Französische Sicherheitskräfte gehen im Indischen Ozean offenbar mit aggressiven Methoden gegen Migranten vor, die die französische Insel Mayotte erreichen wollen. Das berichtet der „Spiegel“ nach gemeinsamen Recherchen mit der investigativen Rechercheorganisation Lighthouse Reports und weiteren Medienpartnern.

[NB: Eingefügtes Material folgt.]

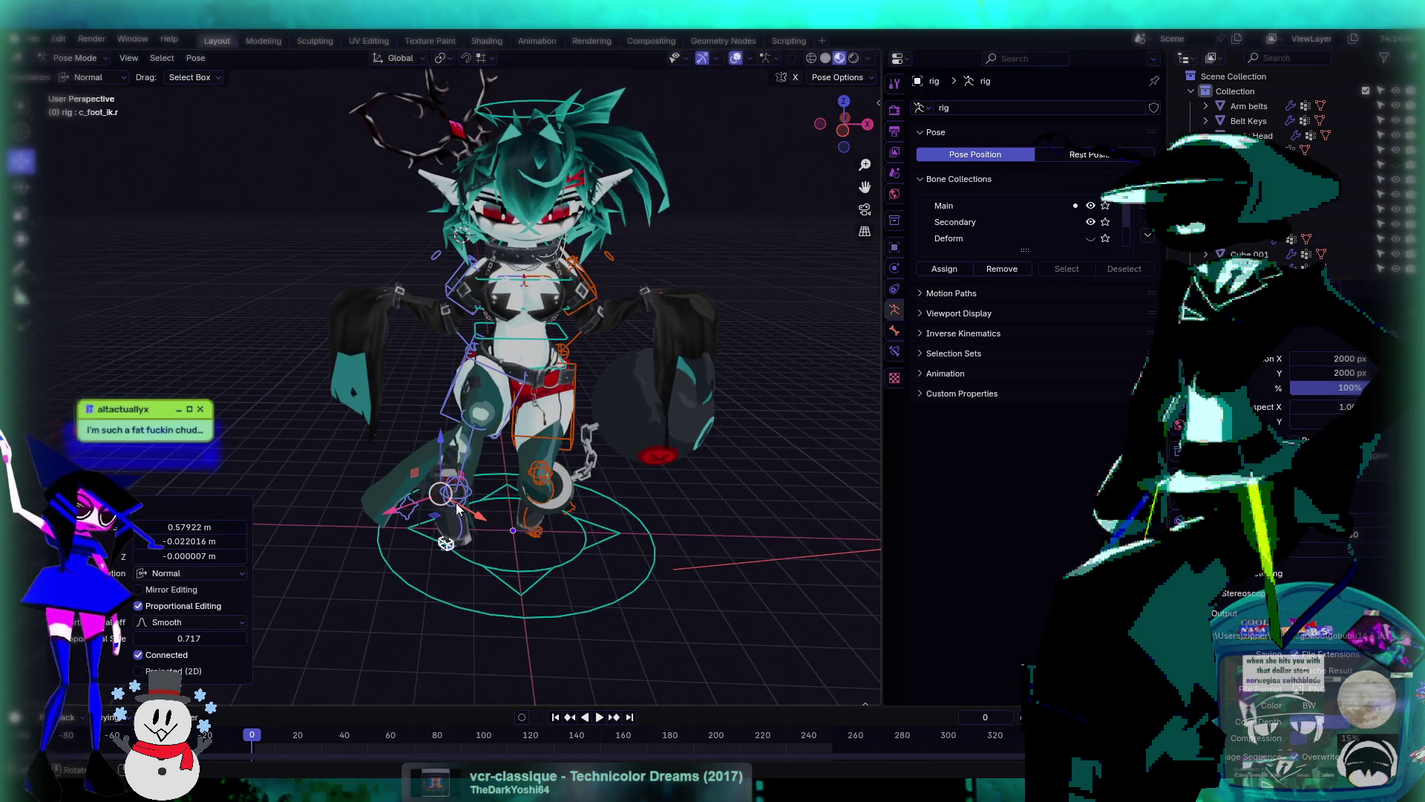
{"action": "left_click_drag", "start_coordinate": [457, 507], "coordinate": [425, 501]}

Insgesamt 20 Migranten versichern demnach, dass die Polizisten ihre Boote entweder durch bewusst erzeugte Wellen ins Wanken gebracht oder gerammt hätten. In den vergangenen Jahren haben französische Behörden offiziell fünf tödliche Kollisionen nahe der Insel dokumentiert. Mindestens 24 Menschen kamen bei diesen Zusammenstößen ums Leben oder sind verschollen. Die Dunkelziffer könnte weit größer sein.

Angaben von französischen Beamten, die anonym bleiben wollen, stützen den Medien zufolge diese Vorwürfe. Ein hochrangiger Grenzschützer räumte demnach ein, dass man den Migranten auf ihren Booten „den Weg abschneidet“. Wenn sie nicht anhielten, ramme man den Bug der kleinen Boote. Ein weiterer Beamter erklärte, man fahre bei den Abfangaktionen absichtlich eine s-förmige Kurve. So schwappe Wasser ins Migrantenboot.

Die zuständigen französischen Behörden reagierten laut „Spiegel“ nicht auf Anfragen. Francois-Xavier Bieuville, Präfekt des Departements Mayotte, bestritt die Vorwürfe. Auf See führe man lediglich Rettungseinsätze durch. Oft seien es die Migranten, die in die Boote der Beamten führen.